Naming conventions

diepvries relies on naming conventions for tables and fields. This brings many advantages, such as a simple system to easily organize and filter hundreds of tables, and the ease of string manipulations to generate queries.

Tables

Hubs

Hubs are prefixed with h_ and are named after the entity they represent: h_<entity>. Conventionally, entity names are singular.

Role-playing hubs are implemented as views on top of the physical hub, and are suffixed with what they represent.

Satellites

Hub satellites are prefixed with hs_ and are named after the hub they link to, with an optional suffix: hs_<entity>[_suffix].

Using suffix is a recommended practice, for traceability purposes, as well as for distinguishing multiple satellites linked to the same hub.

Link satellites are prefixed with ls_ and are named after the link they link to, with an optional suffix: ls_<entity_1>_<entity_2>...<entity_n>[_suffix].

The same suffix recommendations apply for hub and link satellites.

Finally, effectivity satellites are suffixed with _eff.

Fields

Fields also follow naming conventions.
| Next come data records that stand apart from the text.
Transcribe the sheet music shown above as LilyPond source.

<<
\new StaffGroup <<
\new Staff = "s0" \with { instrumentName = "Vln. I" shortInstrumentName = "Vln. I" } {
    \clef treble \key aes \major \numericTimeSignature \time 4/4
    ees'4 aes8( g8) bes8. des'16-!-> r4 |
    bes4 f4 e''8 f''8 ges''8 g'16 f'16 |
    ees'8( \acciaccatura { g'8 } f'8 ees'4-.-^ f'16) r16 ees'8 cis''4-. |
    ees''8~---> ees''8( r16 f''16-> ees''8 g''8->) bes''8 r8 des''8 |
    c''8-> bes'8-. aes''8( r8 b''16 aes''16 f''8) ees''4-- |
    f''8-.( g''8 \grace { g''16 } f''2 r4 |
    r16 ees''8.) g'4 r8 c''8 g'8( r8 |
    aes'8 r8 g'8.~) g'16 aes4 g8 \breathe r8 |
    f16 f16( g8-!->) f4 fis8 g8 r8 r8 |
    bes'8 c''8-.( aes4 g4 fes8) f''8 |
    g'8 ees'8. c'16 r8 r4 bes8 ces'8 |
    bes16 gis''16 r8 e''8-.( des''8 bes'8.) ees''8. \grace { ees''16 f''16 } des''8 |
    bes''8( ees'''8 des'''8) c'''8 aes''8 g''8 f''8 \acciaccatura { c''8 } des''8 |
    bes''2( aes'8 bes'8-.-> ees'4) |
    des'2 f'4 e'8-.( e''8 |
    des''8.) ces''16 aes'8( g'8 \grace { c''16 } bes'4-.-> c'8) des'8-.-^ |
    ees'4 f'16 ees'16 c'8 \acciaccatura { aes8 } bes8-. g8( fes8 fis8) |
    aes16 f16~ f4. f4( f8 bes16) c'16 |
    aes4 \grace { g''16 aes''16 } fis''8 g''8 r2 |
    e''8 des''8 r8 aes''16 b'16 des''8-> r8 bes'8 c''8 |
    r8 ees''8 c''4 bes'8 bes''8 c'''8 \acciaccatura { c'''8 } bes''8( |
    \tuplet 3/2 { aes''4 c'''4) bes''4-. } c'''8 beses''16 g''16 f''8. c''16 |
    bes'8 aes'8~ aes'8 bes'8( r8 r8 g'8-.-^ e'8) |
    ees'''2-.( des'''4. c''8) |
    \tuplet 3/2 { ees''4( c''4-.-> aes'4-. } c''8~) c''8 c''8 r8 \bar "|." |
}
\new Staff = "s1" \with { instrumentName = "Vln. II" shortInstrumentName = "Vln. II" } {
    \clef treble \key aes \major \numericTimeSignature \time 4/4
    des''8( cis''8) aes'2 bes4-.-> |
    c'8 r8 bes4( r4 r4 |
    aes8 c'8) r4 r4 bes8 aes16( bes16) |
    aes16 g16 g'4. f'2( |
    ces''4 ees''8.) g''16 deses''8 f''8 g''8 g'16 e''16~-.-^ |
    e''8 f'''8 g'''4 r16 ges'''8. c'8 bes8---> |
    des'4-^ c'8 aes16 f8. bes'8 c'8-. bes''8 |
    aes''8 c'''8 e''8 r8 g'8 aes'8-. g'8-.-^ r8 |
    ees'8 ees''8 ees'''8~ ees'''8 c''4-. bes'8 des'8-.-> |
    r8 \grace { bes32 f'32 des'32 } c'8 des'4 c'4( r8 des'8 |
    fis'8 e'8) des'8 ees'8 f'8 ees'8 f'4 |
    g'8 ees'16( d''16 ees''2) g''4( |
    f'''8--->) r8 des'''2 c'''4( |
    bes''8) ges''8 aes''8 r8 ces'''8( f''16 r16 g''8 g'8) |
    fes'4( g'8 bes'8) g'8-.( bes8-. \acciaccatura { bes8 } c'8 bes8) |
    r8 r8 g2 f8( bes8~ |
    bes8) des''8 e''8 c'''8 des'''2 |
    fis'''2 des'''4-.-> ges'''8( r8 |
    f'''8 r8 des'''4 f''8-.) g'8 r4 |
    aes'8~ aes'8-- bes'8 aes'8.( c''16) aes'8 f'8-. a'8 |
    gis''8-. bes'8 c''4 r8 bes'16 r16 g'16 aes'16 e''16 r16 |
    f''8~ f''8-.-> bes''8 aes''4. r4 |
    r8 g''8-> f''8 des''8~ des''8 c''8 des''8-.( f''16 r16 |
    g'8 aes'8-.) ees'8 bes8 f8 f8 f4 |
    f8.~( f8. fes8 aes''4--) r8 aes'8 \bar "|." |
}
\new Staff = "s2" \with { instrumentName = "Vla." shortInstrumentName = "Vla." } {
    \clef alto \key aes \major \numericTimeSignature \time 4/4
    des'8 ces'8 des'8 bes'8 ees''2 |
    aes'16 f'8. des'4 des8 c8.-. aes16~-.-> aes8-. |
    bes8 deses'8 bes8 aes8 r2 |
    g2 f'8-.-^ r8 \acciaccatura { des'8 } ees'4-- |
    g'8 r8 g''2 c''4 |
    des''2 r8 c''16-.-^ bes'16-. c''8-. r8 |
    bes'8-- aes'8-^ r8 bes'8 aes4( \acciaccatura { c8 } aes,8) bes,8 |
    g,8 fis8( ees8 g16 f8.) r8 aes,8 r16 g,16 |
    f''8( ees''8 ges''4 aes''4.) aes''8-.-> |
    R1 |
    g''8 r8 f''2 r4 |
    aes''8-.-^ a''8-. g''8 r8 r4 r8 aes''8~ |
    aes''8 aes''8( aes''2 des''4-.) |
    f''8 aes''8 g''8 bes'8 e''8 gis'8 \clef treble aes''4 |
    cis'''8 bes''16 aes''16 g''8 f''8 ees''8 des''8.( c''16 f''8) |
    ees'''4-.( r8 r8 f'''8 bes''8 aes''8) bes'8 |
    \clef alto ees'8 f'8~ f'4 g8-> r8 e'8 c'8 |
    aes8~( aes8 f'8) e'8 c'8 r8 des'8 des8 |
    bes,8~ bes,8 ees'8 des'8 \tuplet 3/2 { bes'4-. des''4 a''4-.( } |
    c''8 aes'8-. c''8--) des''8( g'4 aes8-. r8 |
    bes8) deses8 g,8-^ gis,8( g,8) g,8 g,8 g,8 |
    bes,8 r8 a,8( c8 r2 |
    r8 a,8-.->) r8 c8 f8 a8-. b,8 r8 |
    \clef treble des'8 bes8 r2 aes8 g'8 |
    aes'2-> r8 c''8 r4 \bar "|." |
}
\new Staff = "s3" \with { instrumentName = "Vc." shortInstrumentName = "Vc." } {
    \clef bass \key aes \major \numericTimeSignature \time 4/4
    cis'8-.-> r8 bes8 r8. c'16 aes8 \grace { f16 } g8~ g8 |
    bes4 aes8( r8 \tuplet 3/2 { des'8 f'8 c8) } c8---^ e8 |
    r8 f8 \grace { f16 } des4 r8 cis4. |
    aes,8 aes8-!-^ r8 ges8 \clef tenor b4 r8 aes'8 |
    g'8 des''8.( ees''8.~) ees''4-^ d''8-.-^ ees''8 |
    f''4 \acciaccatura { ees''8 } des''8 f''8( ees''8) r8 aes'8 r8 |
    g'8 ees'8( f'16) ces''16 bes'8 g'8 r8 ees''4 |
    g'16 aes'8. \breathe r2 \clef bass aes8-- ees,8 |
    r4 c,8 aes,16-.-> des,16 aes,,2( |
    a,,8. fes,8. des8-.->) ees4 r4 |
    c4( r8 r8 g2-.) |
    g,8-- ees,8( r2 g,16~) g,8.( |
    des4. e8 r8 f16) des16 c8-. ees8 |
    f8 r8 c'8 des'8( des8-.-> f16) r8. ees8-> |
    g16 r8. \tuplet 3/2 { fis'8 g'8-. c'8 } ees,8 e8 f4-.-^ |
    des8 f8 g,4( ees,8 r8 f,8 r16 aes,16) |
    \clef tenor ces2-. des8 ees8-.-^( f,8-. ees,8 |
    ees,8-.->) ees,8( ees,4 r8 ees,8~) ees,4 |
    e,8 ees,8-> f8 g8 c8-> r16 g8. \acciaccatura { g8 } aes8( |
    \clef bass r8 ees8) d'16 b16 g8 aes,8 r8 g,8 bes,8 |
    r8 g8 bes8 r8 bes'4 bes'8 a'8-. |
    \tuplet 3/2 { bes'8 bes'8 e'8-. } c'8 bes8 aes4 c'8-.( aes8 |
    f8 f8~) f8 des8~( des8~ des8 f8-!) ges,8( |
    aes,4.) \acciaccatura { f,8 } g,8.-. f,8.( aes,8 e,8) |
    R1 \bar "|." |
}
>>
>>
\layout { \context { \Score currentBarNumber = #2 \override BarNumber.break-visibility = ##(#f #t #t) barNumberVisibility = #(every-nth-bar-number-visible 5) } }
Moreover, they are always ordered in the same way: hashkeys, business keys, child keys, metadata fields, descriptive fields.

Hashkeys

The hashkey of an entity is named after the table, and suffixed with _hashkey: <table_name>_hashkey.

Links and satellites reference hashkeys from different parent entities (as foreign keys), sharing the same hashkey name.

Business keys

The business key of an entity is named after the entity, and suffixed with _id: <entity>_id.

In the case of multiple business keys for a single entity, additional words should be used: <entity>_<business_key_name>_id.

Child keys

The child keys of an entity are named after their field names, and prefixed with ck_: ck_<field_name>.

Child keys are optional.

Metadata fields

Multiple metadata fields are in use for various Data Vault entities. They are all prefixed with r_, except for s_hashdiff, which is a bit special.

  • r_timestamp: Used in every entity, it represents the record creation timestamp.

  • r_timestamp_end: Used in satellites, it represents the record end of validity timestamp.

  • r_source: Used in every entity, it stores the source of the record, i.e. from where it was captured.

  • s_hashdiff: Used in satellites, it stores the hashdiff of the record.

Descriptive fields

Descriptive fields are all the other fields. Their names should be the same as the source field names, except if a name conflicts with an SQL reserved keyword, or one of the fields described above.